20090930


We know that the Subset Sum problem is NP-Complete, and we know that the practical implication of this is that nobody  has found (and most believe that nobody will ever find) a polynomial time algorithm to solve this problem.

But suppose we absolutely have to solve this problem.  Let's call the original set S, and the target value k.  We could use the naive Brute Force and Ignorance (BFI) algorithm: enumerate all the subsets of S, and check the sum of each one to see if any of them sum to k.  Since there are 2^n subsets, this algorithm is going to take O(2^n) time.

It turns out we can do better ...


Suppose we split the set S into two equal sized subsets A and B.  If S has a subset that sums to k, then the subset is either completely in A, completely in B, or partly in A and partly in B.

Since we aren't using any kind of complicated selection process to split S in half, the split just take O(n) time.

Now we compute the sum of every subset of A, and the sum of every subset of B.  We can simply use the BFI algorithm to list all these subset sums - it takes O(2^(n/2)) time.
We can't do this any faster than O(2^(n/2)) time, since that is the number of subsets of each of A and B.  
If we find any subset of A or B that sums to k, we can stop right away - we have found what we are looking for.  
If none of the subset of A or of B sums to k, we need to deal with the possibility that S has a subset that sums to k, but that subset is partly in A and partly in B.  If that is the case, then the set of subset sums from A will contain some value a, and the set of subset sums from B will contain some value b, such that a+b = k.  The challenge is to find such a pair ... quickly.
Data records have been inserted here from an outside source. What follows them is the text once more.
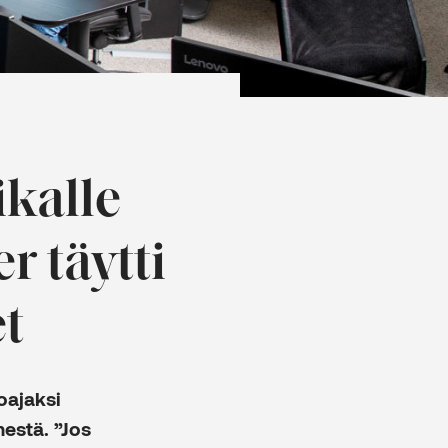
ikalle
r täytti
et
oajaksi
mestä. ”Jos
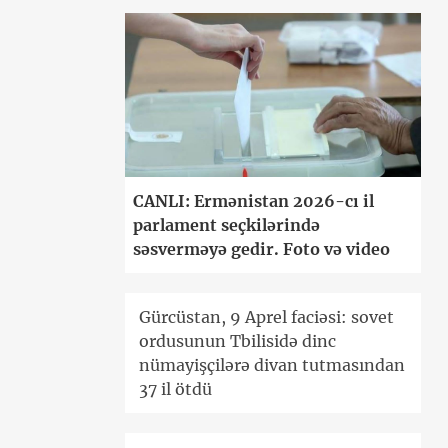
CANLI: Ermənistan 2026-cı il
parlament seçkilərində
səsverməyə gedir. Foto və video
Gürcüstan, 9 Aprel faciəsi: sovet
ordusunun Tbilisidə dinc
nümayişçilərə divan tutmasından
37 il ötdü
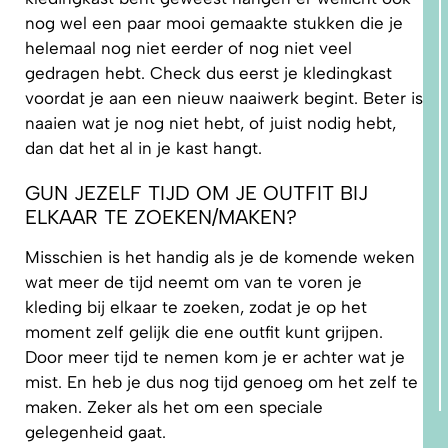
nog wel een paar mooi gemaakte stukken die je
helemaal nog niet eerder of nog niet veel
gedragen hebt. Check dus eerst je kledingkast
voordat je aan een nieuw naaiwerk begint. Beter is
naaien wat je nog niet hebt, of juist nodig hebt,
dan dat het al in je kast hangt.
GUN JEZELF TIJD OM JE OUTFIT BIJ
ELKAAR TE ZOEKEN/MAKEN?
Misschien is het handig als je de komende weken
wat meer de tijd neemt om van te voren je
kleding bij elkaar te zoeken, zodat je op het
moment zelf gelijk die ene outfit kunt grijpen.
Door meer tijd te nemen kom je er achter wat je
mist. En heb je dus nog tijd genoeg om het zelf te
maken. Zeker als het om een speciale
gelegenheid gaat.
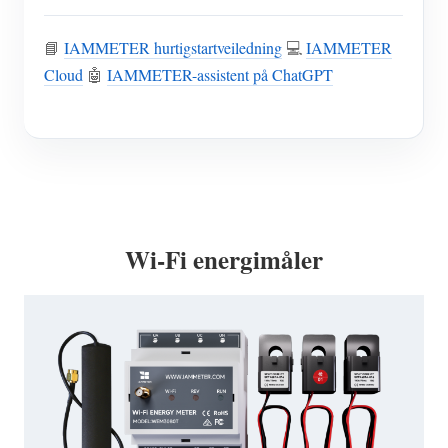
📘
IAMMETER hurtigstartveiledning
💻
IAMMETER
Cloud
🤖
IAMMETER-assistent på ChatGPT
Wi-Fi energimåler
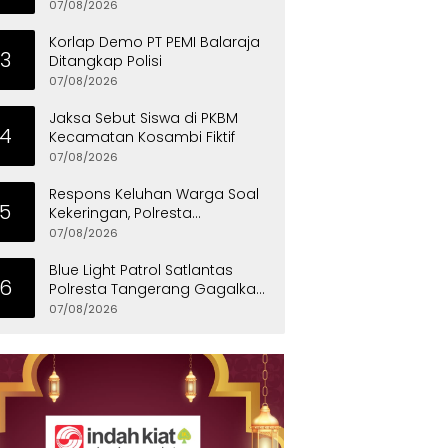
Penyandang Disabilitas
07/08/2026
Korlap Demo PT PEMI Balaraja
3
Ditangkap Polisi
07/08/2026
Jaksa Sebut Siswa di PKBM
4
Kecamatan Kosambi Fiktif
07/08/2026
Respons Keluhan Warga Soal
5
Kekeringan, Polresta
Tangerang Salurkan Bantuan
07/08/2026
Air Bersih ke Panongan
Blue Light Patrol Satlantas
6
Polresta Tangerang Gagalkan
Aksi Curanmor, Dua Pria
07/08/2026
Diamankan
The trick to doing this is to sort the two sets of subset sums (note that we are sorting the set of sum values for A and for B, not the sets A and B themselves).  Each of these sets has 2^(n/2) elements, so sorting each of them takes O(n * 2^(n/2)) time.
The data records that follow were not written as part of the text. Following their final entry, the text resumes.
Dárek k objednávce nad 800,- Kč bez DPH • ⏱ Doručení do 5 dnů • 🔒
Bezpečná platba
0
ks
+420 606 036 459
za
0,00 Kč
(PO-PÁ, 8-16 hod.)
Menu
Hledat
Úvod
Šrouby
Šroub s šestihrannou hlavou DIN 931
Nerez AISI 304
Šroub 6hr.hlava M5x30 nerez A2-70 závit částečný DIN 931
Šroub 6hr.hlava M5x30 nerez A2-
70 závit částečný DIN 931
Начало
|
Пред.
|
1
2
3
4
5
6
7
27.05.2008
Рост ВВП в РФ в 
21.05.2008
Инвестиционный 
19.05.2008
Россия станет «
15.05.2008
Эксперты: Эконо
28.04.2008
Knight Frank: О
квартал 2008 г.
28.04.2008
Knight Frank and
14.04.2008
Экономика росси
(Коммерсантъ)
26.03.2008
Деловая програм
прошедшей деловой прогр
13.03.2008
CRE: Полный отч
Call the sorted set of A's sums A*, and the sorted set of B's sums B*.

Now we can search for a winning pair (an "a" in A* and a "b" in B* such that a+b = k) by starting with the smallest value in A* and the largest value in B*.  If the sum of these values = k, we win and we stop!  If the sum of these values is < k, then we can forget about this value in A* - it cannot be part of a winning pair.  Similarly, if the sum of these values is > k, we can forget about this value in B* - it cannot be part of a winning pair.  Thus after adding these numbers together, we either stop, or we eliminate a value from A* or a value from B*.  Repeating this operation can only be done 2*2^(n/2) times - after that many iterations we will have eliminated all values in A* and B*.   Since each iteration takes constant time, this part of the algorithm takes O(2^(n/2)) time.

We see that the dominant term in the time analysis is the time for the sort:  O(n * 2^(n/2)), and thus this is the complexity of the algorithm.  Comparing this to the BFI algorithm, we see that this algorithm is an enormous improvement.  It still requires exponential time, but the exponent has been cut in half.

This algorithm illustrates the Divide and Conquer paradigm:

To solve a problem of size n  (typically involving a set of n elements)
    - divide the set into 2 or more disjoint subsets
    - solve the problem on the subsets independently
    - combine the subproblems' solutions to get the solution to the original problem

As we saw with the Subset Sum algorithm, D&C can be an effective technique for designing efficient algorithms.